What are the themes, symbols, and literary devices in "A Rose for Emily"?

This question is asking about several things, so I would like to focus on themes. One theme of this story that I feel can't be ignored is the theme of death and/or mortality. Death hangs over this story right from the very beginning because readers are told in the first sentence about Emily's death.

When Miss Emily Grierson died, our whole town went to her funeral: the men through a sort of respectful affection for a fallen monument, the women mostly out of curiosity to see the inside of her house, which no one save an old man-servant—a combined gardener and cook—had seen in at least ten years.

The story then moves forward and backward in time as fluidly as a person's actual memory might flow through various memories, but we do see that Emily has a unique relationship with death. Corpses don't bother her, and we first see that when she refuses to have her father's body taken out of the house.
I think another strong theme of the story is the theme of isolation. The town viewed Miss Emily as a bit of an oddity all throughout her life, and that served to isolate her in many ways; however, Miss Emily kept herself separate, too. She didn't make efforts to connect with others as she was, and her isolation increased as she got older. Again, the first paragraph is a source of solid evidence of this theme.

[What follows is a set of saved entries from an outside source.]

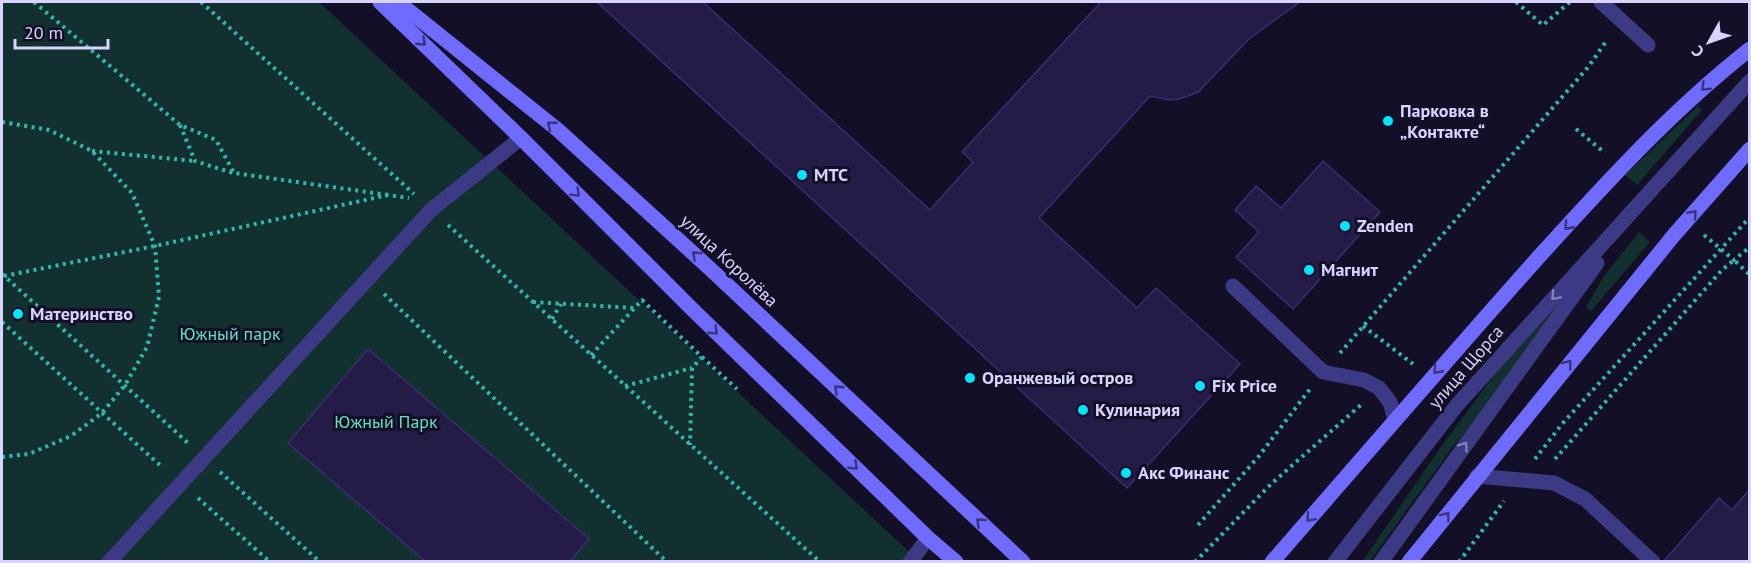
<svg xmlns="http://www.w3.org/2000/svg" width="1751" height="563" font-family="'PT Sans',sans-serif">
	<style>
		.green { fill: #12302f }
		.building { fill: #241b47; stroke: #3b2d73; stroke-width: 1.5 }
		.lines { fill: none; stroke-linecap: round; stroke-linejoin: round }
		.path { stroke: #2fb8b0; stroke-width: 4; stroke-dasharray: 3 4.5; stroke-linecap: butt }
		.lane { stroke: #3d3a85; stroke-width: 15 }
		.street { stroke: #3d3a85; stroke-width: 15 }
		.secondary { stroke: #6f6bff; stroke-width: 15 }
		.oneway { stroke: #38347d }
		.oneway2 { stroke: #837fbc }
		.poi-dot { fill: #00e5ff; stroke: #130f26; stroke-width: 2 }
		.labels { text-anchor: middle; stroke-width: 6; stroke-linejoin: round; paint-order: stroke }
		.poi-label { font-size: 18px; font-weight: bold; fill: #d9d4ff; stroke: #130f26; text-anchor: start }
		.street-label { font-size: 18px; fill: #d9d4ff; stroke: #130f26 }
		.park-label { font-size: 18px; fill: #5fe0c0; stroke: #130f26 }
	</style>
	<rect width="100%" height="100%" fill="#130f26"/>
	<!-- green -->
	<g class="green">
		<path d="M2,2h317l600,559h-917z"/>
		<path d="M1698,106l4,4 -65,75 -12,-10z"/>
		<path d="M1639,232l11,10 -59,69 -5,-4 18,-31z"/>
		<path d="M1558,302l6,2 -49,69 -63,75 -82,113 -8,1 78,-114 58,-78z"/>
	</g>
	<!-- building -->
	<g class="building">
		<path d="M597,2h106l227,208 43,-48 -11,-10 139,-150h199l-50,36 -52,54 -19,7 -10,1 -19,-4 -111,122 98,90 19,-20 84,76 -113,124z"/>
		<path d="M1323,161l57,51 -87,97 -57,-52 23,-25 -24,-22 21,-24 25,22z"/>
		<path d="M368,349l221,190 -19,22h-145l-137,-118z"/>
		<path d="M1749,490v71h-85l55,-63 13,12z"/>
	</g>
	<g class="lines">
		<!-- path -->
		<g class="path">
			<path d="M34,2l146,123 36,15 18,33 154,22"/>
			<path d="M201,2l213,192"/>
			<path d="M1516,2l27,23 27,-23"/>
			<path d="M2,122l47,8 43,21 40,42 23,53 4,51 -12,50 -22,38 -23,28 -31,23 -42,18 -27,3"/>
			<path d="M180,125l15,36 38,12"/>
			<path d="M1576,129l29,24"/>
			<path d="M92,151l103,10"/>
			<path d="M448,225l372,337"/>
			<path d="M1704,235l30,25 16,-13"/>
			<path d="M2,274l186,169"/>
			<path d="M4,276l151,-30 233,-51 21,3"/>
			<path d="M384,294l283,268"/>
			<path d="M533,302l101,6"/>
			<path d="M552,319l9,-15"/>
			<path d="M2,322l161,146"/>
			<path d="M1363,326l50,38"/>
			<path d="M1340,353l249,-287 18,-26"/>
			<path d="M591,355l51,-55 60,57 -10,11 -2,77"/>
			<path d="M702,357l35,32"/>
			<path d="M625,386l67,-18"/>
			<path d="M1535,459l27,-35 188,-207"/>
			<path d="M1555,459l166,-188 13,-11 16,15"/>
			<path d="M220,472l100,90"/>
			<path d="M198,498l72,64"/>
			<path d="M1198,525l61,-69 51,-67"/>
			<path d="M1195,562l76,-78 91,-80"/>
			<path d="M1459,562l45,-61"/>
		</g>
		<!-- lane -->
		<g class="lane">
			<path d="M1601,2l47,43"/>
			<path d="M1233,286l90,86 41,8 15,8 11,14 5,18"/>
			<path d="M1477,476l77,7 31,16 68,63"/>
			<path d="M109,562l322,-352 90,-72"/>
			<path d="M910,562l18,-24"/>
		</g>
		<!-- street -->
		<g class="street">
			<path d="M1335,562l122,-157 293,-324"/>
			<path d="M1381,562l216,-299"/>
		</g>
		<!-- secondary -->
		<g class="secondary">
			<path d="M380,2l141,136 170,170 237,230 28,24"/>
			<path d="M398,2l160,128 148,135 317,297"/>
			<path d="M1272,562c88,-101 175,-202 264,-302 67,-74 135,-149 214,-211"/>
			<path d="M1409,562l265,-327 76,-86"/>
		</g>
	</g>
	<!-- one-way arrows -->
	<defs><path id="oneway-chevron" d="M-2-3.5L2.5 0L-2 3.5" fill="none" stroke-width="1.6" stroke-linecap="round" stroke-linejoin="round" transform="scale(1.5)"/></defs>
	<g class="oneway">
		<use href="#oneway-chevron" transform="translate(422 42) rotate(44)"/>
		<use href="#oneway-chevron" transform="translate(1705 87) rotate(136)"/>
		<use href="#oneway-chevron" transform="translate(551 125) rotate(-141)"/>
		<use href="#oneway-chevron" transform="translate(576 193) rotate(45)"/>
		<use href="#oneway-chevron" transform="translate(1693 214) rotate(-49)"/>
		<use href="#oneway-chevron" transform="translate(1568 226) rotate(132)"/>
		<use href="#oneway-chevron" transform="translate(696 255) rotate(-138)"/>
		<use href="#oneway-chevron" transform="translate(714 331) rotate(44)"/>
		<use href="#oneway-chevron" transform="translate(1568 364) rotate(-51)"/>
		<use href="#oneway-chevron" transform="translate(1437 370) rotate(132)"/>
		<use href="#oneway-chevron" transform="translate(838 389) rotate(-137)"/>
		<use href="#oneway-chevron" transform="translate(854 466) rotate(44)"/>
		<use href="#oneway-chevron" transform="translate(1446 516) rotate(-52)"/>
		<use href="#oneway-chevron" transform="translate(1310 518) rotate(131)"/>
		<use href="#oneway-chevron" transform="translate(980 522) rotate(-138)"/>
	</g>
	<g class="oneway2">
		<use href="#oneway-chevron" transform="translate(1555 296) rotate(133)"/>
		<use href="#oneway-chevron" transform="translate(1464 446) rotate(-54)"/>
	</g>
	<!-- markers -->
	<g class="poi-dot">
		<circle cx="1388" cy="121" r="6"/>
		<circle cx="802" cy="175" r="6"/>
		<circle cx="1345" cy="226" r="6"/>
		<circle cx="1309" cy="270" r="6"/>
		<circle cx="18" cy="314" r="6"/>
		<circle cx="970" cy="378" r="6"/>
		<circle cx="1200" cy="386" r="6"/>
		<circle cx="1083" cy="410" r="6"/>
		<circle cx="1126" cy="473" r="6"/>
	</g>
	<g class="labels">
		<!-- poi labels -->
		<g class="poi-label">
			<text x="1400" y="117">Парковка в<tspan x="1400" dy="21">„Контакте“</tspan></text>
			<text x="814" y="181">МТС</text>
			<text x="1357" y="232">Zenden</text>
			<text x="1321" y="276">Магнит</text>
			<text x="30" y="320">Материнство</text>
			<text x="982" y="384">Оранжевый остров</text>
			<text x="1212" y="392">Fix Price</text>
			<text x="1095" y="416">Кулинария</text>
			<text x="1138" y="479">Акс Финанс</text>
		</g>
		<!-- street labels -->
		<g class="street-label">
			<text transform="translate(729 261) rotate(43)" y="6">улица Королёва</text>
			<text transform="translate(1466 367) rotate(-49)" y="6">улица Щорса</text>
		</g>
		<!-- park labels -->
		<g class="park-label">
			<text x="230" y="340">Южный парк</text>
			<text x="386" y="428">Южный Парк</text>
		</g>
	</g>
	<!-- border -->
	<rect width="1751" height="563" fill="none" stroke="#d9d4ff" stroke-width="6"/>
	<!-- north arrow -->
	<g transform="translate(1709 42) rotate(230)" stroke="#130f26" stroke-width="4.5" paint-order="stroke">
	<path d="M0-4.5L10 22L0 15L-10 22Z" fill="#d9d4ff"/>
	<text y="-9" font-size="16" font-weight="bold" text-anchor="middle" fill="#d9d4ff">С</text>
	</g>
	<!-- scale -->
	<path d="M15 39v9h93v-9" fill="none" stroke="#d9d4ff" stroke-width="3"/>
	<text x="24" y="39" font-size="18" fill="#d9d4ff" stroke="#130f26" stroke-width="4.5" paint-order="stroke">20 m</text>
</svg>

. . . the women mostly out of curiosity to see the inside of her house, which no one save an old man-servant—a combined gardener and cook—had seen in at least ten years.

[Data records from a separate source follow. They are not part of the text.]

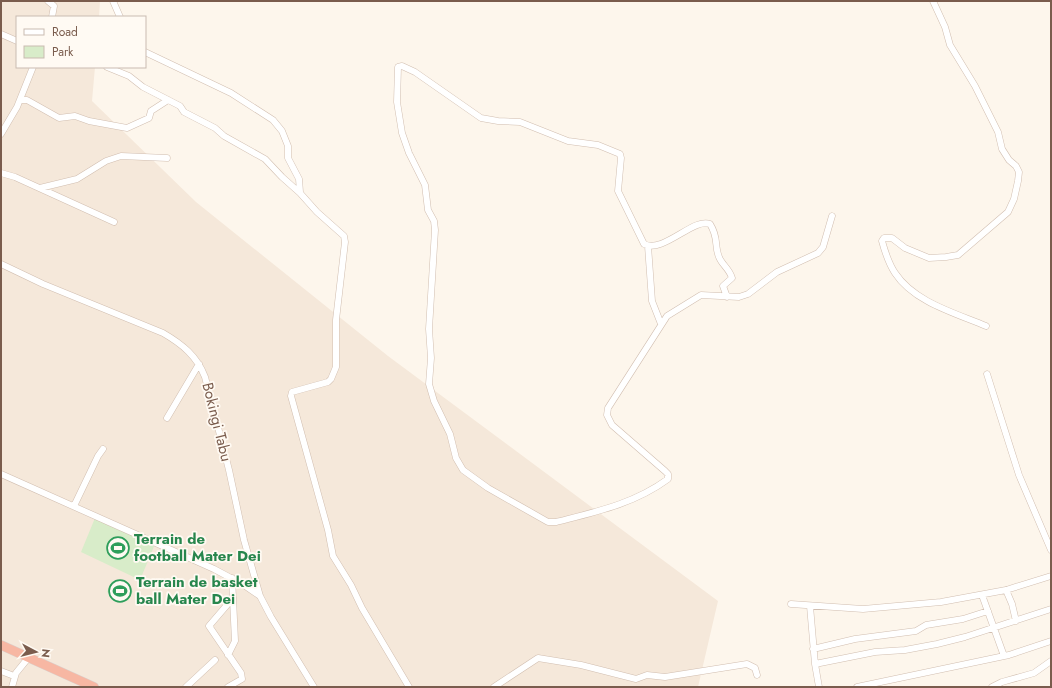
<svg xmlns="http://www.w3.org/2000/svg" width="1052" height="688" viewBox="0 0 1052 688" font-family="Jost,sans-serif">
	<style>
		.residential { fill: #f5e8da }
		.green { fill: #d8ecc9 }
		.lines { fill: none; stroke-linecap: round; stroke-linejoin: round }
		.minor-casing { stroke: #d1beb0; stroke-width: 7 }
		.highway-casing { stroke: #dad1cd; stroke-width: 10 }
		.minor { stroke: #fff; stroke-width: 6 }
		.highway { stroke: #f7b7a3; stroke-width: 9 }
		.labels { text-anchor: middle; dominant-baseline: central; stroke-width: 3.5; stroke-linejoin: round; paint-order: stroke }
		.street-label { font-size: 15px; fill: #7a5c4d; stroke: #fffaf3 }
		.leisure-label { font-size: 15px; font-weight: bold; fill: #27864d; stroke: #fffaf3; text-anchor: start }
	</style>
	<rect width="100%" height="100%" fill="#fdf6ec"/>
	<path class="residential" d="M1,1H100L99,17H17V67H95L92,101L196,202L388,356L718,601L698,687H1Z"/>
	<path class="green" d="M95,518L155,544L140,580L81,552Z
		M112,581L133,591L128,601L107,592Z"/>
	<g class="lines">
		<g class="minor-casing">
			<path id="minor" d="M48,1L54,6L52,17
				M113,1L120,17
				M933,1L945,27L950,45L975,86L998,132L1002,149L1009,160L1016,166L1019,172L1018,181L1014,199L1008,212L958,255L946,257L929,258L905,248L892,238H884L882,241C885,252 889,264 895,273C914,302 955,313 986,326
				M1,34L17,41
				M145,52L231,93L273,120L282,131L288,146V158L299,179L300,192
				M107,67L129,76L143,87L180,106L184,112L215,128L224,136L265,159L282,177L300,193L317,212L344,236L345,242L336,320V367L331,379L328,382L292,392L291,396L328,530L333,556L351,585L362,608L409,687
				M20,100H27L59,118L75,116L89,121L127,128L149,118L151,111L168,100
				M1,134L17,107L33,67
				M1,173L15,177L114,222
				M40,188L77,179L106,161L121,156L167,158
				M648,246L652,301L661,324
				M1,264L43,284L163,333C182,344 197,356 205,377L229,470L244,540L260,596L271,617L314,687
				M727,297L723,286L732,278C729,268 722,265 719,257C714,245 719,238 710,224C694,217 663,254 644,244L618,191L621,158L620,154L598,145L568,141L520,122L498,121L481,118L415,72L402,66L398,67L397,102L402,133L409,153L425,185L428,210L434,221L435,230L429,329L431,358L429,384L434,401L450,434L456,458L463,470L488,488L548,522H556C595,512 634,504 668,479V474L665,471L612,425L607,415L608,408L667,316L701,295L739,297L748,294L777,272L818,253L823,247L832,216
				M987,374L1019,475L1051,550
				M167,418L199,364
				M1,474L214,569L244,585L260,596
				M74,506L98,456L103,449
				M1006,590L1012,604L1016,621
				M982,595L1004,656
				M791,604L863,609L941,602L1006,590L1051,576
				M810,606L815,664L819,687
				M813,649L855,639L916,631L926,625L963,619L988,611
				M228,655L235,641L232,578
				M815,664L875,652L905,650L937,644L965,637L1051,609
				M1,671L14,676
				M12,687L16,673L29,657
				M186,687L215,660
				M228,687L242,679L241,673L209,626L233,598
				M494,687L538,658L581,665L636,679L647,675L665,677L747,664L755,668L757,675
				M857,687L1009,655L1051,641
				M992,687L1002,682L1034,673L1051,661"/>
		</g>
		<g class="highway-casing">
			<path id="highway" d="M1,645L94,687"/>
		</g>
		<use href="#minor" class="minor"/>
		<use href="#highway" class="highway"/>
	</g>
	<defs>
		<g id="stadium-ring" transform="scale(1.15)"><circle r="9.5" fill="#fffaf3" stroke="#2e9e5b" stroke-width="1.5"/><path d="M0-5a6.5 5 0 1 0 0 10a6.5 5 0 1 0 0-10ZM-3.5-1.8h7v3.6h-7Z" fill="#2e9e5b"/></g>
	</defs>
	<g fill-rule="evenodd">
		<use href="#stadium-ring" x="118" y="548"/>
		<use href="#stadium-ring" x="120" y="591"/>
	</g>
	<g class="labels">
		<g class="street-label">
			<text transform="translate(217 422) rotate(76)">Bokingi Tabu</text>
		</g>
		<g class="leisure-label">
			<text x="134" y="539">Terrain de<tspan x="134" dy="17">football Mater Dei</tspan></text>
			<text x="136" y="582">Terrain de basket<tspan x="136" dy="17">ball Mater Dei</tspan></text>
		</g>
	</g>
	<rect width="1052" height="688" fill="none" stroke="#7a5c4d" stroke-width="4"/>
	<rect x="16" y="16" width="130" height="52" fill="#fffaf3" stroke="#cabbb1"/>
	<rect x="24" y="29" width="20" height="6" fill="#ffffff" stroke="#cabbb1"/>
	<text x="52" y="36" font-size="12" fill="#7a5c4d">Road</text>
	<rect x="24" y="46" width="20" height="12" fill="#d8ecc9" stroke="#cabbb1"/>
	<text x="52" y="56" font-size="12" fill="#7a5c4d">Park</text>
	<g transform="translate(36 652) rotate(97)" stroke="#fffaf3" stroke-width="3" paint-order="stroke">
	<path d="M0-3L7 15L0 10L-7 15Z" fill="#7a5c4d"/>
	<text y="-6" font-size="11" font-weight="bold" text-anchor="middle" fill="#7a5c4d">N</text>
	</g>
</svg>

A prominent theme in William Faulkner's 1930 story is that the traditions of the South were disappearing as modernity encroached. This is seen in the situation in which the new tax collector refuses to honor the gentleman's agreement for tax exemption that Emily Grierson's father had enjoyed.
Symbolic elements that support this theme include the letter Emily Grierson sends to town officials in "flowing calligraphy in faded ink," in which she studiously ignores the request for tax remittance. When town officials come to call, her home is filled with dust and cracked furniture; she employs Tobe, "the Negro," and Miss Emily wears clothing from another age. Miss Emily, her home, and her servant are all relics of the antebellum and postbellum South and have as little to do with modern life as the china-painting classes she once taught.
A literary device that Faulkner employs is seen in the way he organizes the narrative. The story begins in the recent past and works backward to a time when Emily was a younger woman, until the final section, in which the narrator returns to the outer story frame of his more recent reminiscence. Moreover, much of the action of this story related in past tense is conveyed through dialogue; some of it is between Emily and others, while some is dialogue about her. The narrator uses "we" as his point of view.